■ **Extract provided**

I’m writing this in a grand old mansion surrounded by rolling lawns and mature trees in a beautiful part of Sydney. This house has been given by successive generations of Christians at St Bede’s to the incumbent minister and his family – currently the Macbeth clan! There is not a day when we fail to thank God for this home and remember that many will never taste such space and beauty here on earth.
I’m also conscious of the danger such a home presents – the danger of isolation from other family members and our neighbours. The more rooms we have, the greater the opportunity we have to withdraw into private space, even as a family of five. Paul D, a friend and heritage architect, has observed that the move towards homes with multiple rooms instead of largely common space is a distinctly modern Western trend. The bigger the lawns and private back-yard, the less likely we are to run into our neighbours.
The basic link between increased wealth and expanded living space is, of course, an ancient phenomena. I have walked through huge castles and estate homes in Europe with rooms that were never occupied. Last Wednesday we drove past a building site where one of Sydney’s wealthiest men is either demolishing or incorporating neighbouring properties he has bought in order to make them all into one home.
My question is this: Does the desire for more money and a bigger home carry within it a subtle or open desire to withdraw from the the uneven, challenging and costly reality of relationships with others – even others within our own family?
In The Great Divorce, C.S.Lewis’ portrait of Hell is a grey, bland endlessly expanding city where everone moves further and further away from each other. One of the searing criticisms God made of the wealthy class in Jerusalem was their tendency to create massive private estates at the cost of other’s land and homes. Isaiah 5:8,9 says this:
Woe to you who add house to house, and join field to field, till no space is left and you live alone in the land. The Lord Almighty has declared in my hearing: “Surely the great houses will become desolate, the fine mansions left without occupants….”

■ **Provided data**
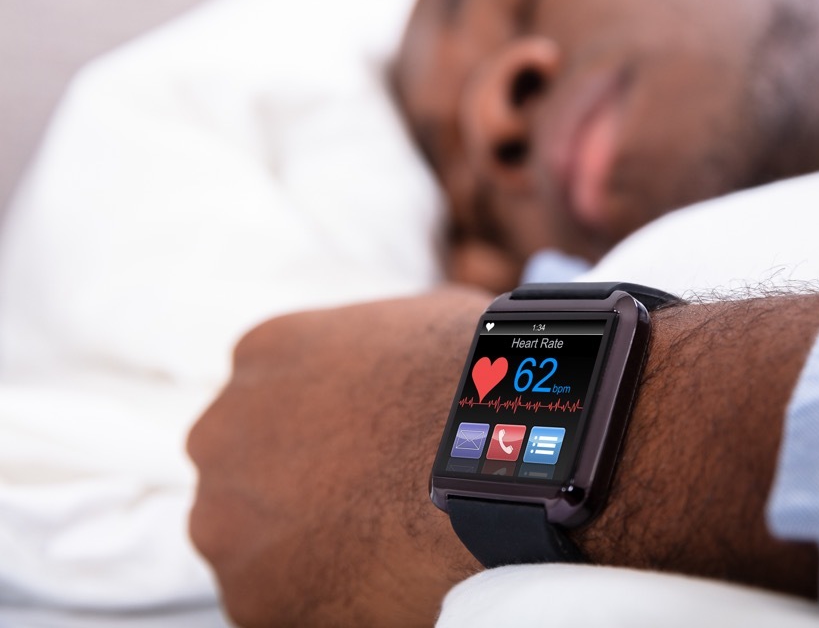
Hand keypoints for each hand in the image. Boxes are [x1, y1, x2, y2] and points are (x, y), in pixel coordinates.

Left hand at [188, 288, 491, 626]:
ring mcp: (227, 516)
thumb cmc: (475, 389)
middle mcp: (224, 432)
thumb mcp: (422, 323)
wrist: (490, 461)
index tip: (362, 448)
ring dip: (307, 543)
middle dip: (300, 484)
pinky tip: (382, 578)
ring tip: (384, 541)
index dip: (325, 428)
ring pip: (256, 539)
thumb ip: (379, 347)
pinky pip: (282, 603)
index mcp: (266, 353)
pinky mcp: (252, 595)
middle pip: (250, 466)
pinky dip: (325, 598)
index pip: (275, 397)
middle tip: (372, 498)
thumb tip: (409, 360)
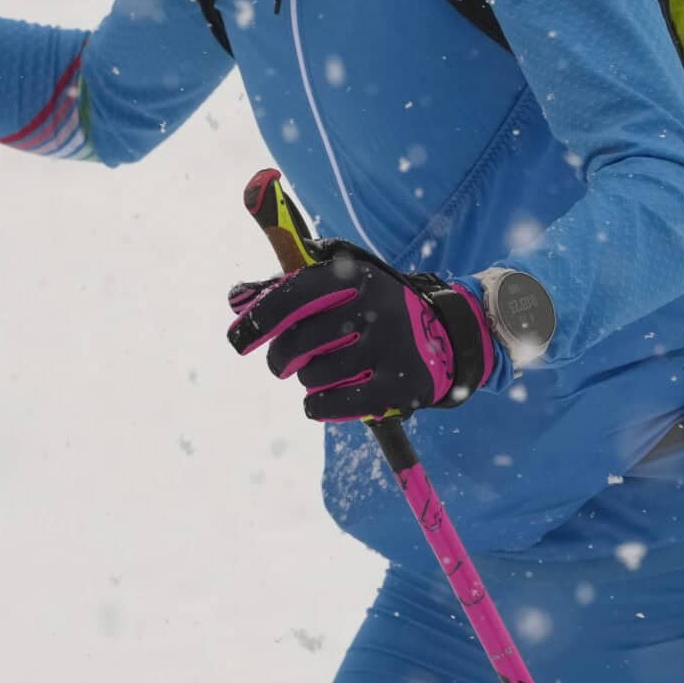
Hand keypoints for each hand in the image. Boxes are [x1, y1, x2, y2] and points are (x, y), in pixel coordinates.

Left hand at [225, 240, 495, 421]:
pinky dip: (317, 406)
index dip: (258, 319)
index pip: (293, 295)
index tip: (237, 341)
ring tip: (321, 372)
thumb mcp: (343, 282)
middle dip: (280, 358)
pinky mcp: (401, 387)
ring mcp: (390, 349)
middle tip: (281, 364)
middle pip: (298, 342)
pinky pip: (335, 403)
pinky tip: (317, 401)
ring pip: (314, 376)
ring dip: (307, 380)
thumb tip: (234, 297)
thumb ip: (288, 285)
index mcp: (356, 276)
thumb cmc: (376, 307)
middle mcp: (375, 308)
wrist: (448, 336)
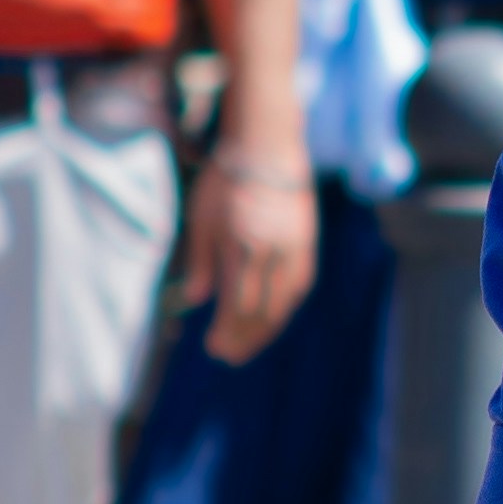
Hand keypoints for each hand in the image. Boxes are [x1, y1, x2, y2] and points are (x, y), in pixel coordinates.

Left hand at [186, 147, 316, 361]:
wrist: (269, 146)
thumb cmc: (227, 180)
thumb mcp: (203, 217)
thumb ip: (200, 261)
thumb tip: (195, 300)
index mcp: (243, 246)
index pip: (236, 305)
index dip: (226, 332)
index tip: (213, 348)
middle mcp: (273, 252)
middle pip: (261, 311)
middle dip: (243, 339)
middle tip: (227, 356)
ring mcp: (294, 249)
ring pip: (283, 304)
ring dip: (265, 330)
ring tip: (248, 345)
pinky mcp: (307, 244)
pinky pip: (298, 286)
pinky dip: (284, 308)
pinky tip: (272, 318)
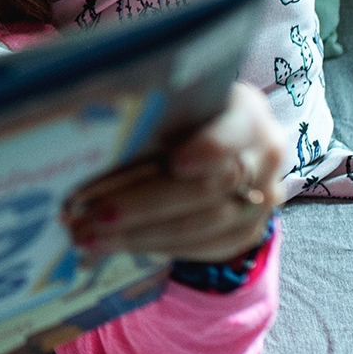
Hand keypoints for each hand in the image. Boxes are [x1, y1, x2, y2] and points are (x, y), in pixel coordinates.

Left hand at [61, 82, 288, 263]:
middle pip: (208, 188)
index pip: (233, 133)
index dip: (208, 148)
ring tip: (89, 238)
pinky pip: (206, 248)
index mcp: (247, 114)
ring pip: (204, 226)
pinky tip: (117, 246)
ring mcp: (263, 198)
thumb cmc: (183, 115)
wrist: (221, 143)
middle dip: (143, 206)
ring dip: (140, 236)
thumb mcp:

■ **Requirement A**
Answer these from the piece on big houses:
(i) Who has given the house to the minister and his family?
(ii) What does Paul D describe as a distinctly modern Western trend?
(iii) How does C.S. Lewis picture Hell in The Great Divorce?
■ **Requirement B**
Go on with the piece on big houses, picking up right after the quoted Isaiah passage.
The material has nothing to do with the text.

■ **Final answer A**
(i) Successive generations of Christians at St Bede's.
(ii) The move toward homes with multiple rooms instead of largely common space.
(iii) As a grey, bland, endlessly expanding city where everyone moves further and further away from each other.

■ **Final answer B**
This refers to a particular moment in history and God’s particular judgement on their empty religiosity, but John Oswalt makes the brilliant observation on this passage that ‘covetousness is always self-defeating in the final analysis. To acquire is to lose, to give is to get…So the great houses that were built after all the smaller ones were bought and razed will themselves be abandoned and desolate. Nor does there need to be some historical or political upheaval to cause this. How many of the world’s great castles and mansions have been lived in for any appreciable time? They are simply too pretentious to be borne. By their very immensity they reduce their owners to beetles scuttling about inside them. So they shortly become museums, monuments to human acquisitiveness, and thus under the ban of God’. (John N. Oswalt – The Book Of Isaiah, Chapters 1-39, TNICOT, p159)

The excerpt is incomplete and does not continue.